I'm writing a custom Lua dissector for a protocol that can be sent over both TCP and UDP. According to the README.heuristic file, this can be done using the following code:
/* register as heuristic dissector for both TCP and UDP */
heur_dissector_add("tcp", dissect_PROTOABBREV_heur_tcp, "PROTOABBREV over TCP",
"PROTOABBREV_tcp", proto_PROTOABBREV, HEURISTIC_ENABLE);
heur_dissector_add("udp", dissect_PROTOABBREV_heur_udp, "PROTOABBREV over UDP",
"PROTOABBREV_udp", proto_PROTOABBREV, HEURISTIC_ENABLE);
I have successfully implemented this for our dissector written in C/C++. However, the Lua implementation of proto:register_heuristic(listname, func) only allows one heuristic function to be registered per protocol object even though I'm using two unique heuristic list names.
Calls to:
my_proto:register_heuristic("udp", my_heur_func)

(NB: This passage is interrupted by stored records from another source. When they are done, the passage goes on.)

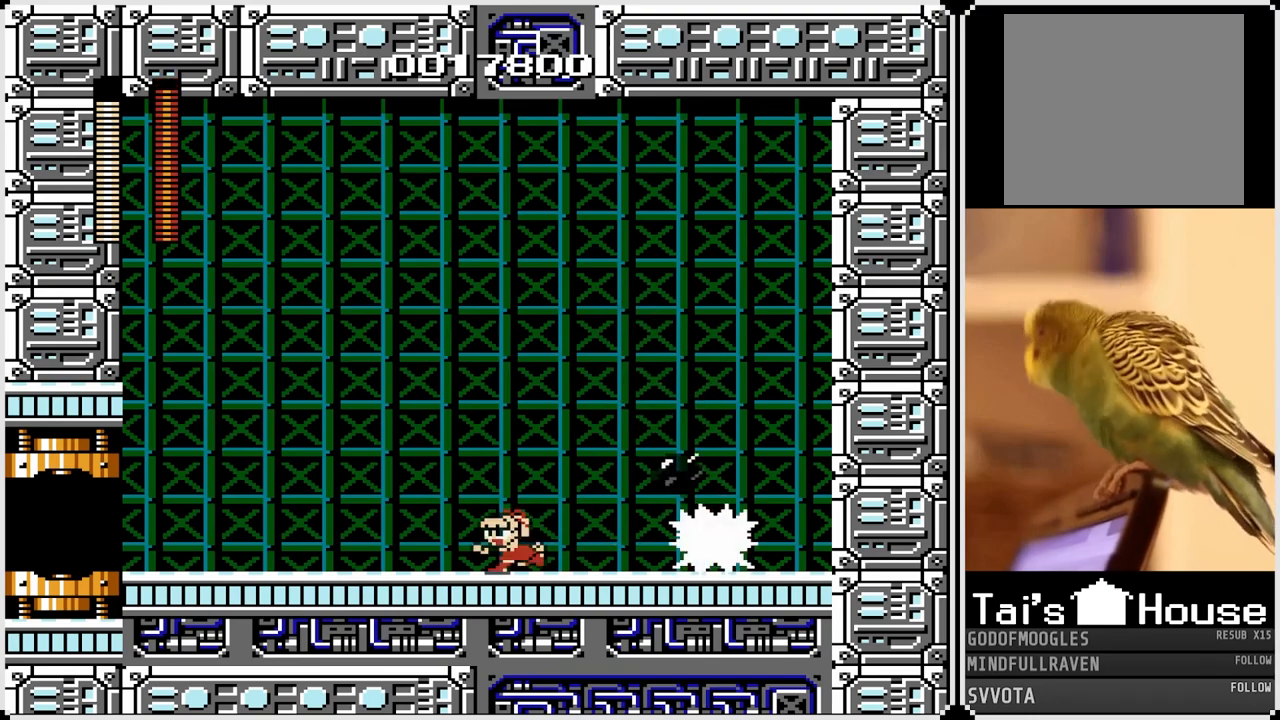
{"buttons": ["DPAD_LEFT"], "left_stick": "center", "right_stick": "center", "events": [[150, "DPAD_RIGHT", "down"], [167, "DPAD_LEFT", "up"], [233, "SQUARE", "down"], [283, "DPAD_LEFT", "down"], [283, "DPAD_RIGHT", "up"], [333, "SQUARE", "up"]]}
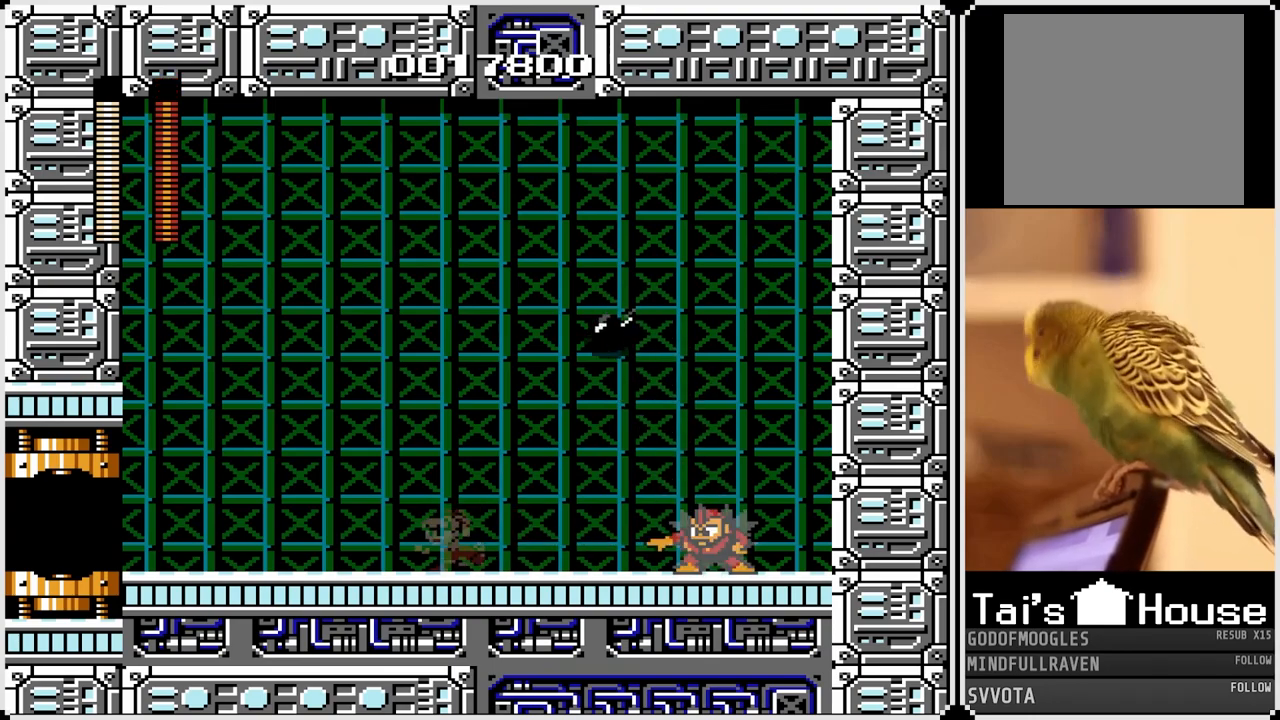
{"buttons": ["DPAD_RIGHT"], "left_stick": "center", "right_stick": "center", "events": [[333, "DPAD_LEFT", "up"], [333, "DPAD_RIGHT", "down"], [400, "SQUARE", "down"], [500, "SQUARE", "up"]]}
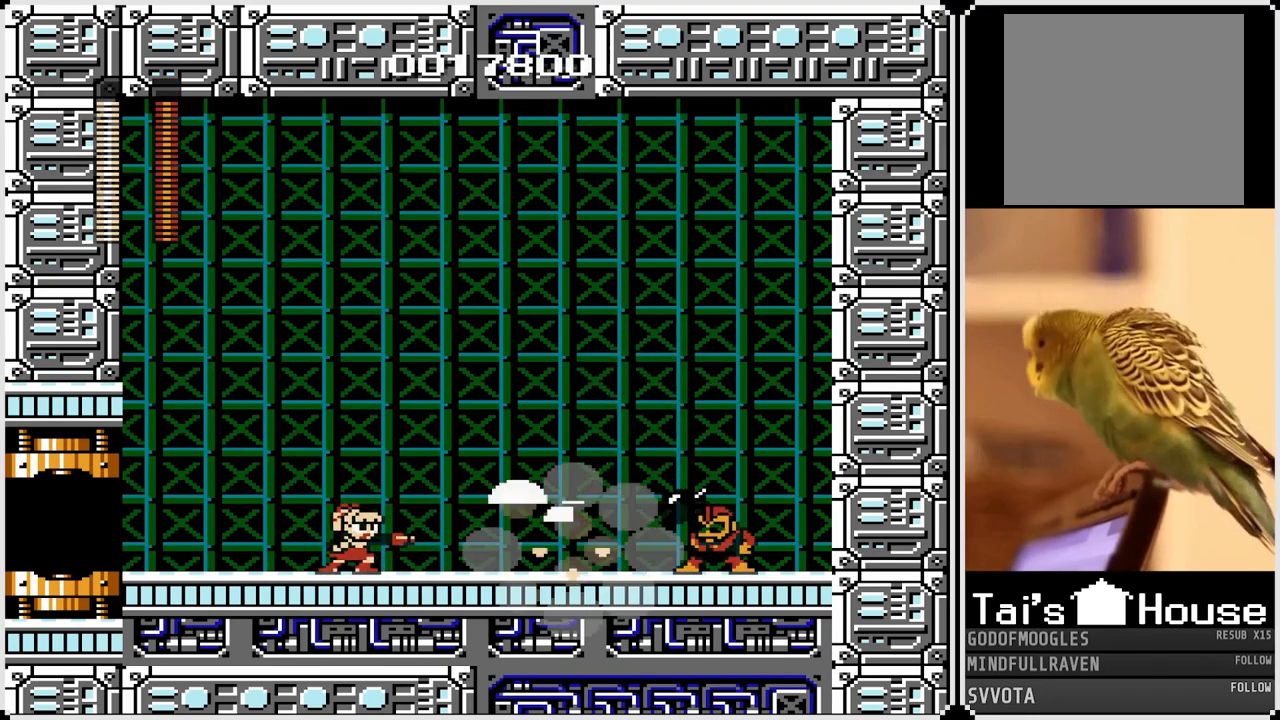
{"buttons": ["DPAD_RIGHT"], "left_stick": "center", "right_stick": "center", "events": [[17, "DPAD_RIGHT", "up"], [67, "DPAD_LEFT", "down"], [250, "DPAD_LEFT", "up"], [350, "DPAD_RIGHT", "down"]]}
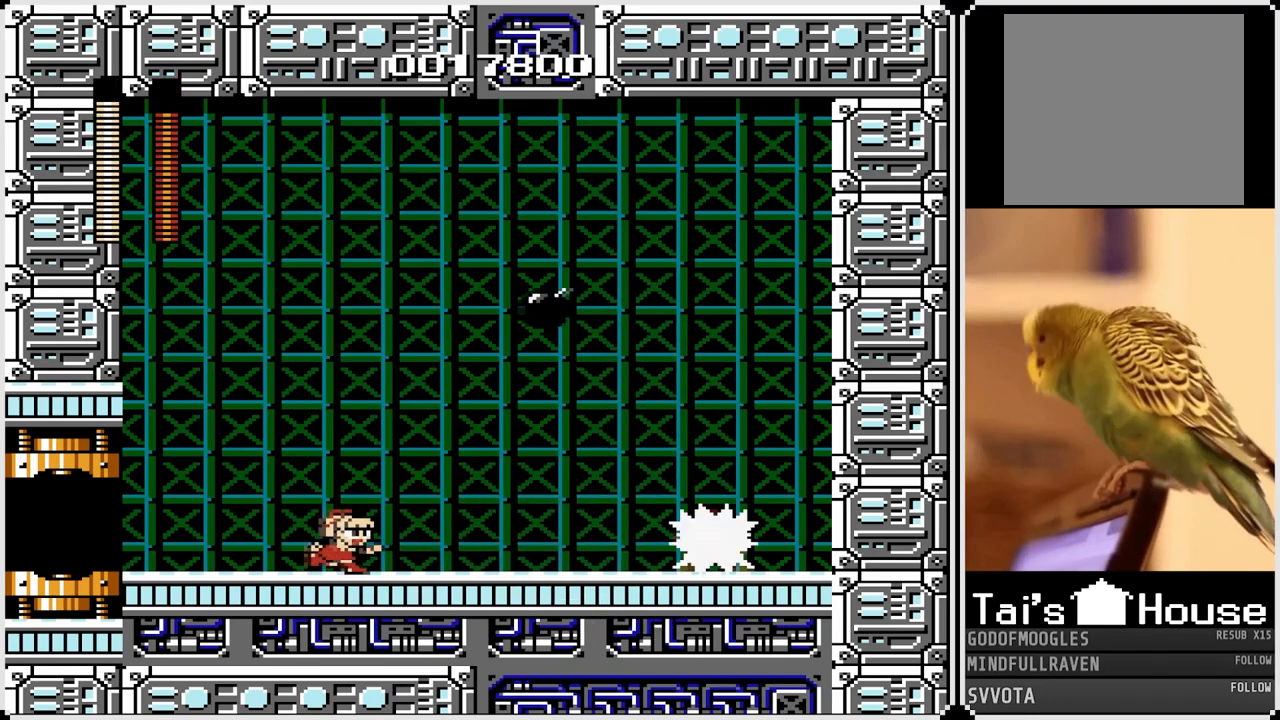
{"buttons": ["CROSS", "DPAD_LEFT"], "left_stick": "center", "right_stick": "center", "events": [[83, "DPAD_LEFT", "down"], [83, "DPAD_RIGHT", "up"], [83, "SQUARE", "down"], [183, "SQUARE", "up"], [267, "CROSS", "down"]]}
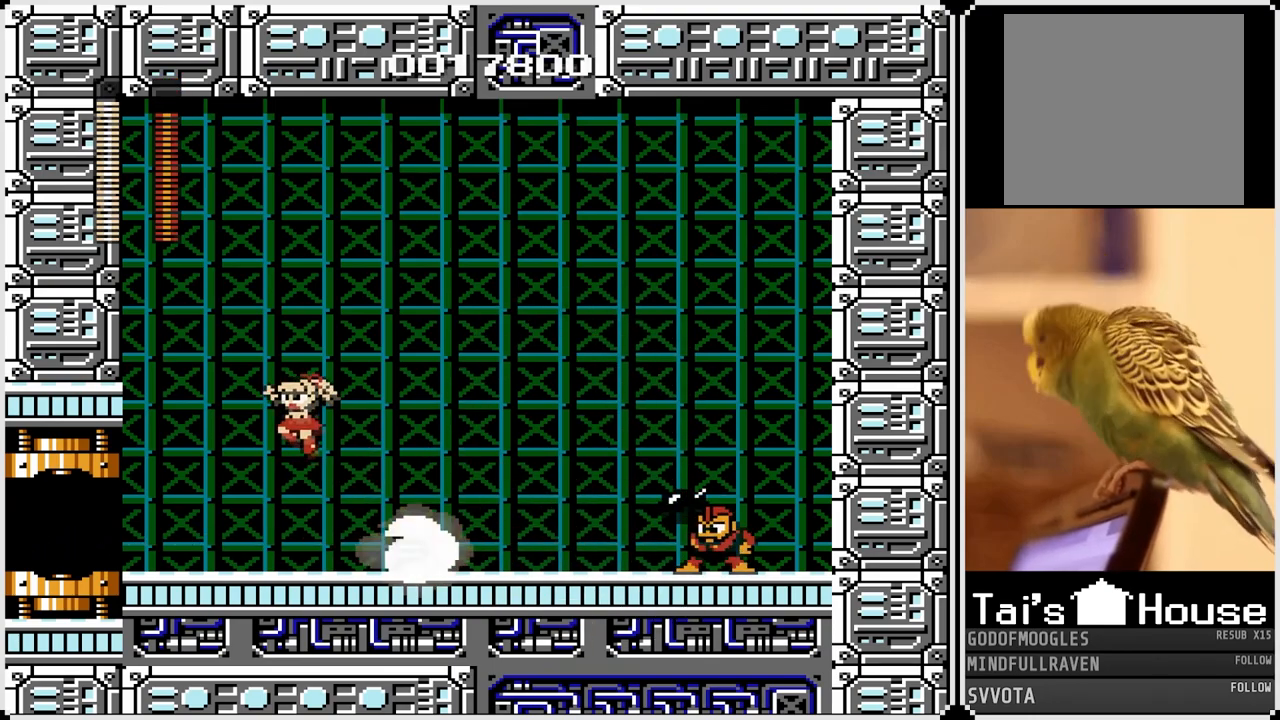
{"buttons": ["SQUARE", "DPAD_RIGHT"], "left_stick": "center", "right_stick": "center", "events": [[200, "CROSS", "up"], [350, "DPAD_LEFT", "up"], [350, "DPAD_RIGHT", "down"], [450, "SQUARE", "down"]]}
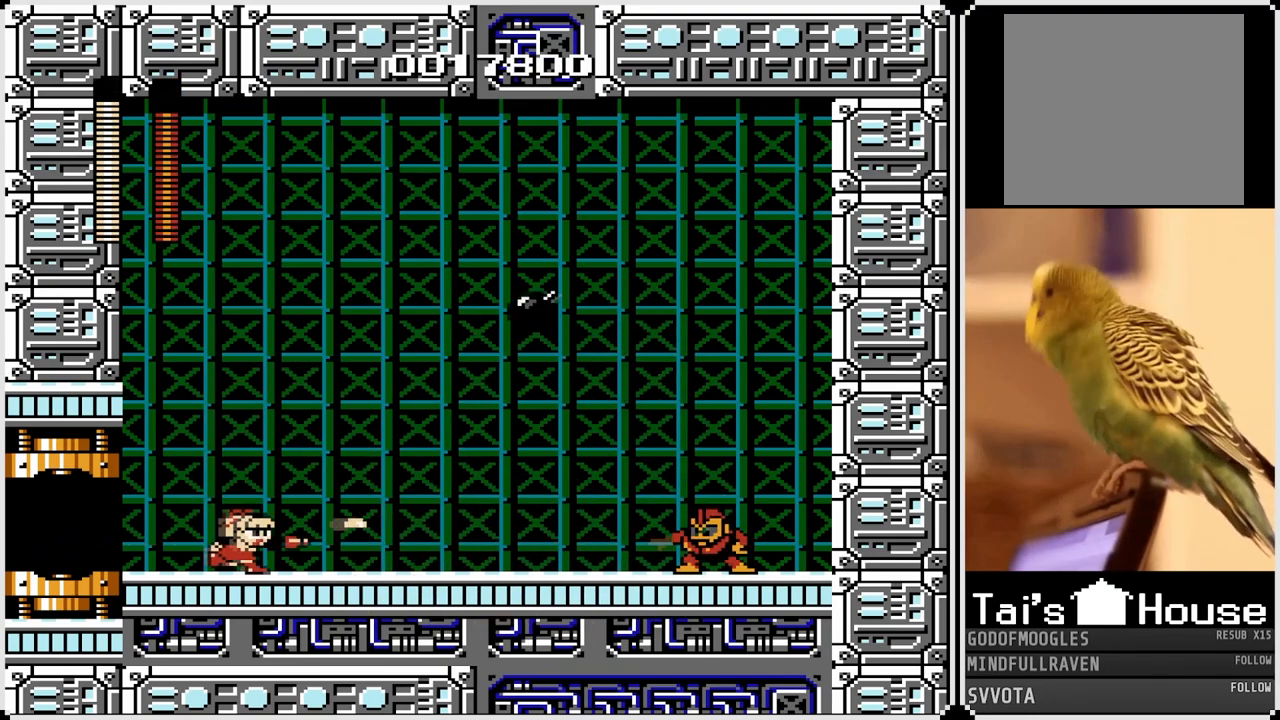
{"buttons": ["DPAD_RIGHT"], "left_stick": "center", "right_stick": "center", "events": [[67, "SQUARE", "up"]]}
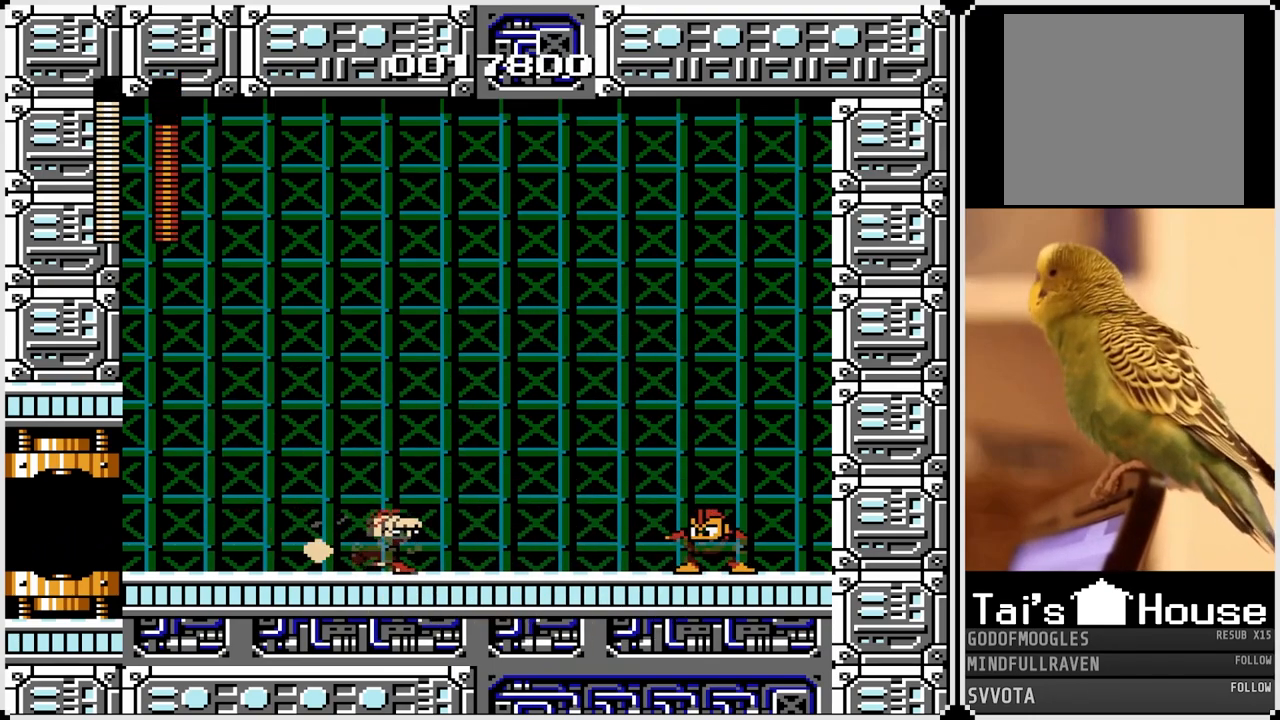
{"buttons": ["DPAD_RIGHT"], "left_stick": "center", "right_stick": "center", "events": []}
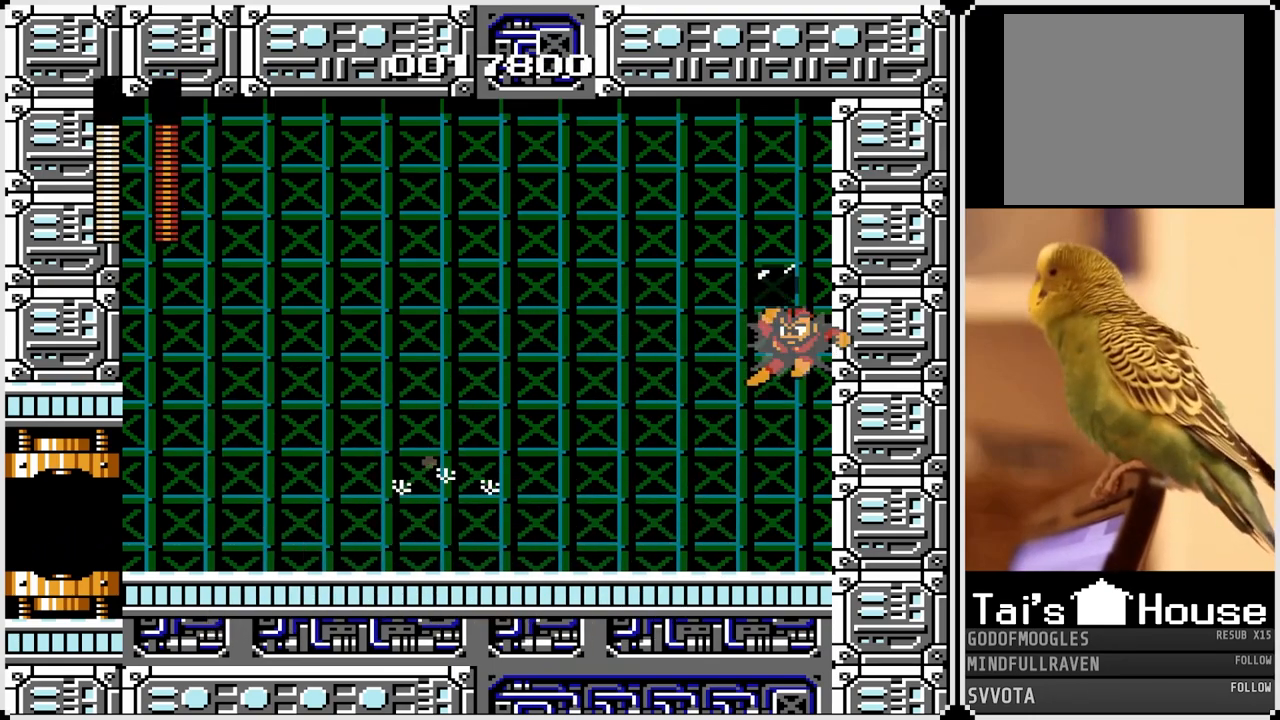
{"buttons": ["SQUARE"], "left_stick": "center", "right_stick": "center", "events": [[33, "DPAD_RIGHT", "up"], [283, "SQUARE", "down"], [400, "SQUARE", "up"], [450, "SQUARE", "down"]]}
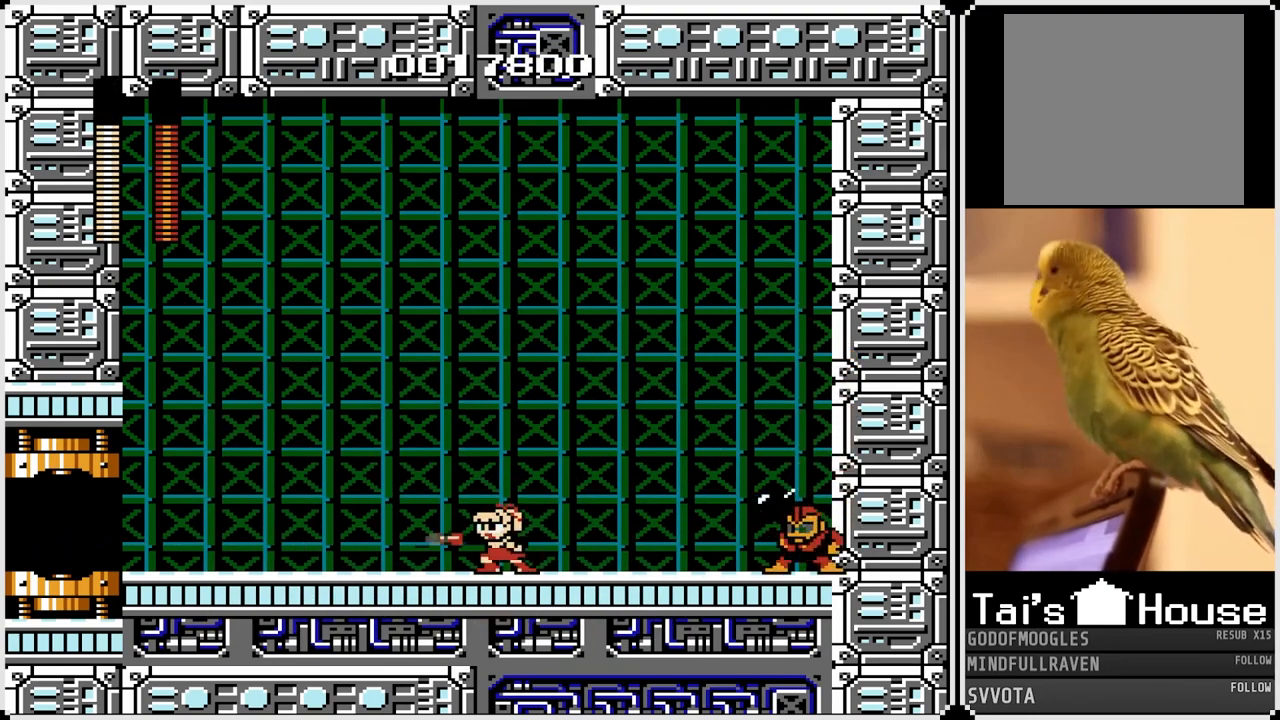
{"buttons": ["DPAD_LEFT"], "left_stick": "center", "right_stick": "center", "events": [[50, "DPAD_RIGHT", "down"], [83, "SQUARE", "up"], [167, "DPAD_RIGHT", "up"], [333, "SQUARE", "down"], [350, "DPAD_RIGHT", "down"], [400, "DPAD_RIGHT", "up"], [450, "SQUARE", "up"], [500, "DPAD_LEFT", "down"]]}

my_proto:register_heuristic("tcp", my_heur_func)
result in Wireshark displaying an error that my_proto already has a heuristic function registered. Inspecting the source, it appears the C code behind the Lua function checks against the proto name instead of the heuristic list name. Therefore, I can only register my heuristic function for a single heuristic list name.
Is this a Lua limitation or is there another way I can register my heuristic function with multiple heuristic list names? Short of another solution, it appears I may have to create two separate Lua dissectors. One for TCP and one for UDP.